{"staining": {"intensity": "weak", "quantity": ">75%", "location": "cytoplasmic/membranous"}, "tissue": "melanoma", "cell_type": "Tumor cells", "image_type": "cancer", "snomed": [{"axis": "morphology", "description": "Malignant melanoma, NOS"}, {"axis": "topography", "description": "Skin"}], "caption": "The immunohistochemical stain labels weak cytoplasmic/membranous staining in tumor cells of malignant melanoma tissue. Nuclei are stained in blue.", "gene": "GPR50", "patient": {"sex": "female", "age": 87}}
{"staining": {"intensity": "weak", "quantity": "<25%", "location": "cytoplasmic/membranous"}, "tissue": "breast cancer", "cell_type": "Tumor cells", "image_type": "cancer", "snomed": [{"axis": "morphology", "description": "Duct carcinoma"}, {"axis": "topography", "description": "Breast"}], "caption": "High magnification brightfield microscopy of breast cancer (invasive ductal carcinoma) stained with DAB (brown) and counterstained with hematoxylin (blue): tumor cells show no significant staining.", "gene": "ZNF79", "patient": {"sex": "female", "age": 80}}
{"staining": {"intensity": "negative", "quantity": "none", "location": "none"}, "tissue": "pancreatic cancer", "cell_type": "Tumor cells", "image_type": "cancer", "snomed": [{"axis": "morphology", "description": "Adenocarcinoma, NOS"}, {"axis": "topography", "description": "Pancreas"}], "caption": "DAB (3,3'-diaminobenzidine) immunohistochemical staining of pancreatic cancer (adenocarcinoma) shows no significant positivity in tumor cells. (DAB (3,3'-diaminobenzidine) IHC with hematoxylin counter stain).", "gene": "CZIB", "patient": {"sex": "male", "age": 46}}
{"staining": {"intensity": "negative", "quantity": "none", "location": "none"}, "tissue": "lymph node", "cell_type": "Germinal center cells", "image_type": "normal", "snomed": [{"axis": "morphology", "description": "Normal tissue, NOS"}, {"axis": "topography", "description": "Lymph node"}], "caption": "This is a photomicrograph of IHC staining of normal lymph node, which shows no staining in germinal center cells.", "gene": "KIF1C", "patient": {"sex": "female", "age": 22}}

Assigned task: A faithful copy of the whole listing is needed.

Answer to this problem:
{"staining": {"intensity": "weak", "quantity": ">75%", "location": "cytoplasmic/membranous"}, "tissue": "melanoma", "cell_type": "Tumor cells", "image_type": "cancer", "snomed": [{"axis": "morphology", "description": "Malignant melanoma, NOS"}, {"axis": "topography", "description": "Skin"}], "caption": "The immunohistochemical stain labels weak cytoplasmic/membranous staining in tumor cells of malignant melanoma tissue. Nuclei are stained in blue.", "gene": "GPR50", "patient": {"sex": "female", "age": 87}}
{"staining": {"intensity": "weak", "quantity": "<25%", "location": "cytoplasmic/membranous"}, "tissue": "breast cancer", "cell_type": "Tumor cells", "image_type": "cancer", "snomed": [{"axis": "morphology", "description": "Duct carcinoma"}, {"axis": "topography", "description": "Breast"}], "caption": "High magnification brightfield microscopy of breast cancer (invasive ductal carcinoma) stained with DAB (brown) and counterstained with hematoxylin (blue): tumor cells show no significant staining.", "gene": "ZNF79", "patient": {"sex": "female", "age": 80}}
{"staining": {"intensity": "negative", "quantity": "none", "location": "none"}, "tissue": "pancreatic cancer", "cell_type": "Tumor cells", "image_type": "cancer", "snomed": [{"axis": "morphology", "description": "Adenocarcinoma, NOS"}, {"axis": "topography", "description": "Pancreas"}], "caption": "DAB (3,3'-diaminobenzidine) immunohistochemical staining of pancreatic cancer (adenocarcinoma) shows no significant positivity in tumor cells. (DAB (3,3'-diaminobenzidine) IHC with hematoxylin counter stain).", "gene": "CZIB", "patient": {"sex": "male", "age": 46}}
{"staining": {"intensity": "negative", "quantity": "none", "location": "none"}, "tissue": "lymph node", "cell_type": "Germinal center cells", "image_type": "normal", "snomed": [{"axis": "morphology", "description": "Normal tissue, NOS"}, {"axis": "topography", "description": "Lymph node"}], "caption": "This is a photomicrograph of IHC staining of normal lymph node, which shows no staining in germinal center cells.", "gene": "KIF1C", "patient": {"sex": "female", "age": 22}}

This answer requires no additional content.